- **Passage à examiner**:
------------------------------------
Voyez plutôt ce front bas et étroit, ces pommettes saillantes, ce crâne déprimé et fuyant en arrière, ces yeux petits, enfoncés dans leurs orbites. Et dites, si dans cette organisation bestiale, il peut y avoir autre chose que la soif du sang, une stupide vanité et des instincts féroces.

L’atroce serment est prêté ; le corregidor l’a reçu, plein de déférence. C’est que l’espada est plus que lui, plus que le roi, que le vrai bourreau, que tout ce qui est respecté sur la terre.

Le matador a rejeté la moña de sa tête. Maintenant il s’avance dans le cirque présentant l’écharpe rouge au taureau plein de rage. L’animal s’élance. Plusieurs fois l’homme évite l’impétuosité de son choc en l’attirant sur la muleta resplendissante. Enfin, profitant du moment où le taureau baisse la tête, il lui traverse la poitrine.
------------------------------------
- **Consigne**: Dans le passage sur la corrida, recopiez tout ce qui va de "Voyez plutôt ce" jusqu'à "traverse la poitrine.", en remplaçant "taureau" par "fauve". La liste provient d'une source distincte du passage.

- **Données fournies**:
------------------------------------
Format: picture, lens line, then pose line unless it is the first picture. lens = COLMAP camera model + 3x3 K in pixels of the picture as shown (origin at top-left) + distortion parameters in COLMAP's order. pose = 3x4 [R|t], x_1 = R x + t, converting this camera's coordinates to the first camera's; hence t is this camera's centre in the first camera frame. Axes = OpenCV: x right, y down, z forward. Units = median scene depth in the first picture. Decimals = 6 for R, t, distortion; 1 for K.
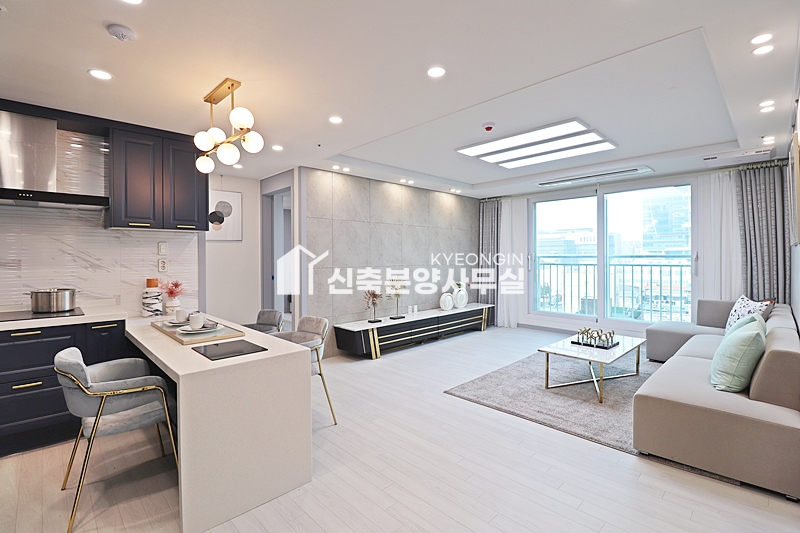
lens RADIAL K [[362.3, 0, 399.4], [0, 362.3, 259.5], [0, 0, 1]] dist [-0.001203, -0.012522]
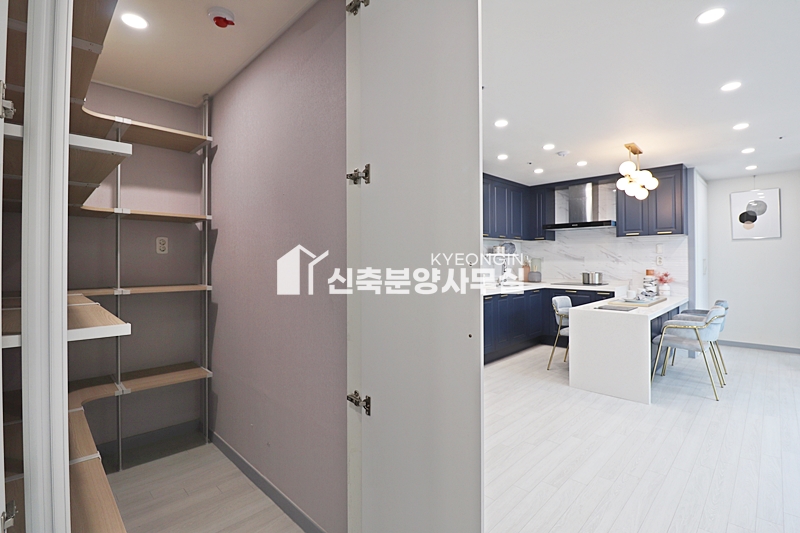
------------------------------------
- **Réponse attendue**:
Voyez plutôt ce front bas et étroit, ces pommettes saillantes, ce crâne déprimé et fuyant en arrière, ces yeux petits, enfoncés dans leurs orbites. Et dites, si dans cette organisation bestiale, il peut y avoir autre chose que la soif du sang, une stupide vanité et des instincts féroces.

L’atroce serment est prêté ; le corregidor l’a reçu, plein de déférence. C’est que l’espada est plus que lui, plus que le roi, que le vrai bourreau, que tout ce qui est respecté sur la terre.

Le matador a rejeté la moña de sa tête. Maintenant il s’avance dans le cirque présentant l’écharpe rouge au fauve plein de rage. L’animal s’élance. Plusieurs fois l’homme évite l’impétuosité de son choc en l’attirant sur la muleta resplendissante. Enfin, profitant du moment où le fauve baisse la tête, il lui traverse la poitrine.